Unnamed: 0_level_0,company,preTestScore,preTestScore,preTestScore,preTestScore,preTestScore,postTestScore,postTestScore,postTestScore,postTestScore,postTestScore
Unnamed: 0_level_1,Unnamed: 1_level_1,mean,median,std,min,max,mean,median,std,min,max
0,1st,6.666667,3.5,8.524475,2,24,57.666667,66.0,27.485754,25,94
1,2nd,15.5,13.5,14.652645,2,31,67.0,62.0,14.057027,57,94


### Step 6. What is the mean of each company's preTestScore?

In [69]:
mean_companies = regiment.groupby('company')['preTestScore'].mean()

In [70]:
mean_companies

company
1st     6.666667
2nd    15.500000
Name: preTestScore, dtype: float64

- groupby('company'): This groups the regiment DataFrame by the 'company' column. After this operation, we have separate groups of rows where each group corresponds to a unique company ('1st' and '2nd' in this case).

- ['preTestScore']: This specifies that we are interested in the 'preTestScore' column for the subsequent calculations.
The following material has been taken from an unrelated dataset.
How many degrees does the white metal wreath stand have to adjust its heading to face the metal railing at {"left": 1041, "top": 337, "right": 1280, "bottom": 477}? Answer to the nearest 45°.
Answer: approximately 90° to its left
It selects the 'preTestScore' column from the grouped data.

- .mean(): After selecting the 'preTestScore' column for each group (company), .mean() calculates the mean (average) value of 'preTestScore' for each group separately.

##### Result:
The result mean_companies will be a pandas Series where:

- The index represents the unique values of 'company' ('1st' and '2nd' in this case).
- The values represent the mean preTestScore for each company.
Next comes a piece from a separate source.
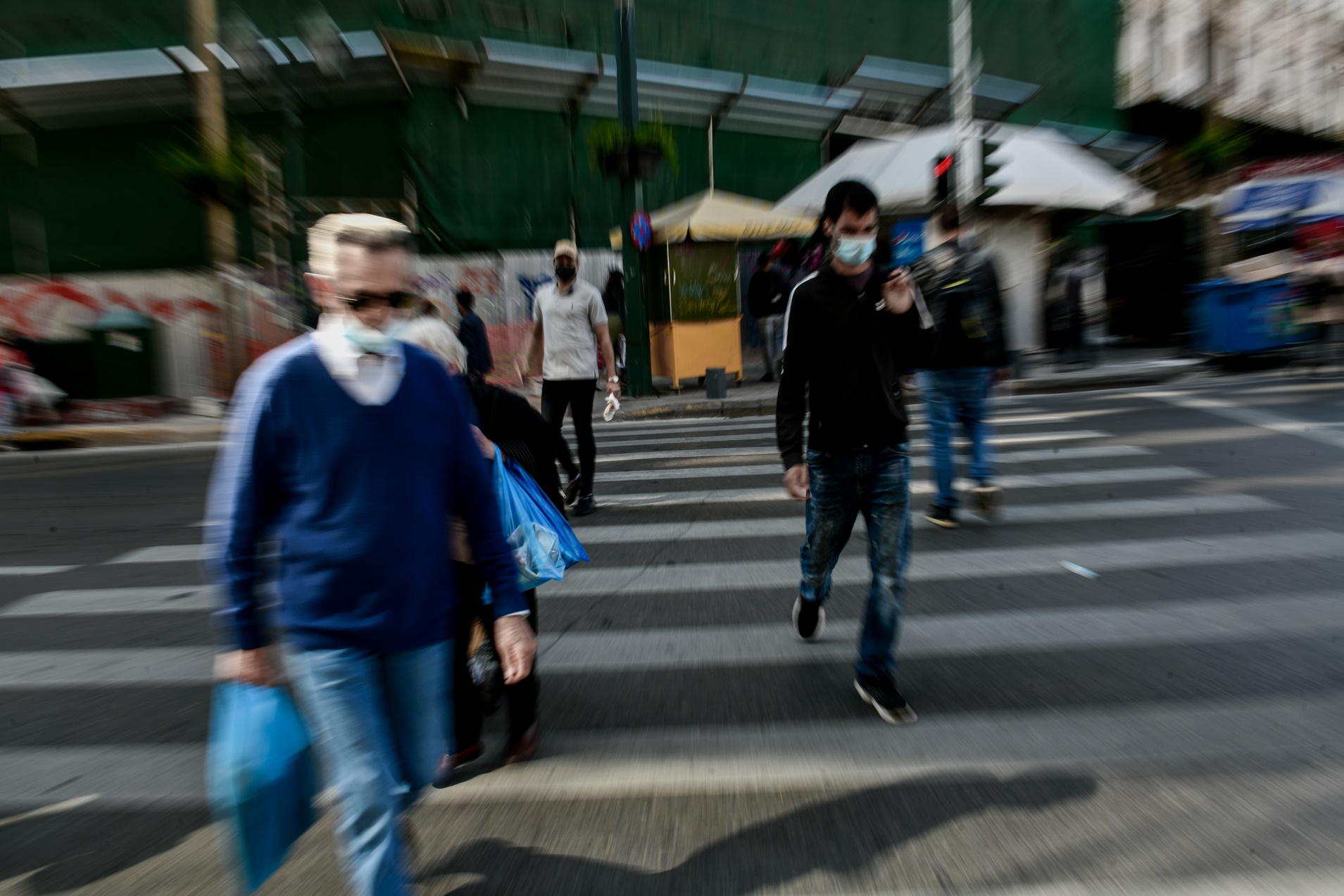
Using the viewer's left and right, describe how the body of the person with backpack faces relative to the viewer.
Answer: facing away from the viewer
### Step 7. Present the mean preTestScores grouped by regiment and company

In [82]:
mean_pretestscores = regiment.groupby(['regiment', 'company'])['preTestScore'].mean().reset_index()

In [83]:
mean_pretestscores

Unnamed: 0,regiment,company,preTestScore
0,Dragoons,1st,3.5
1,Dragoons,2nd,27.5
2,Nighthawks,1st,14.0
3,Nighthawks,2nd,16.5
4,Scouts,1st,2.5
5,Scouts,2nd,2.5


### Step 8. Present the mean preTestScores grouped by regiment and company without heirarchical indexing

Use groupby with reset index :
as_index=False parameter ensures that the group labels are not set as the index, thus keeping the DataFrame flat

In [80]:
mean_pretestscores =regiment.groupby(['regiment', "company"], as_index=False)['preTestScore'].mean()

In [81]:
mean_pretestscores

Unnamed: 0,regiment,company,preTestScore
0,Dragoons,1st,3.5
1,Dragoons,2nd,27.5
2,Nighthawks,1st,14.0
3,Nighthawks,2nd,16.5
4,Scouts,1st,2.5
5,Scouts,2nd,2.5


### Step 9. Group the entire dataframe by regiment and company

In [88]:
grouped = regiment.groupby(['regiment', 'company'])


In [91]:
print(grouped)

<pandas.core.groupby.generic.DataFrameGroupBy object at 0x0000014EE8C11DF0>


The output <pandas.core.groupby.generic.DataFrameGroupBy object at 0x0000014EE8C11DF0> indicates that the DataFrame has been successfully grouped, resulting in a DataFrameGroupBy object. This object represents the grouped data but doesn't display the grouped data directly. Instead, we need to perform an operation on this grouped object to see meaningful results.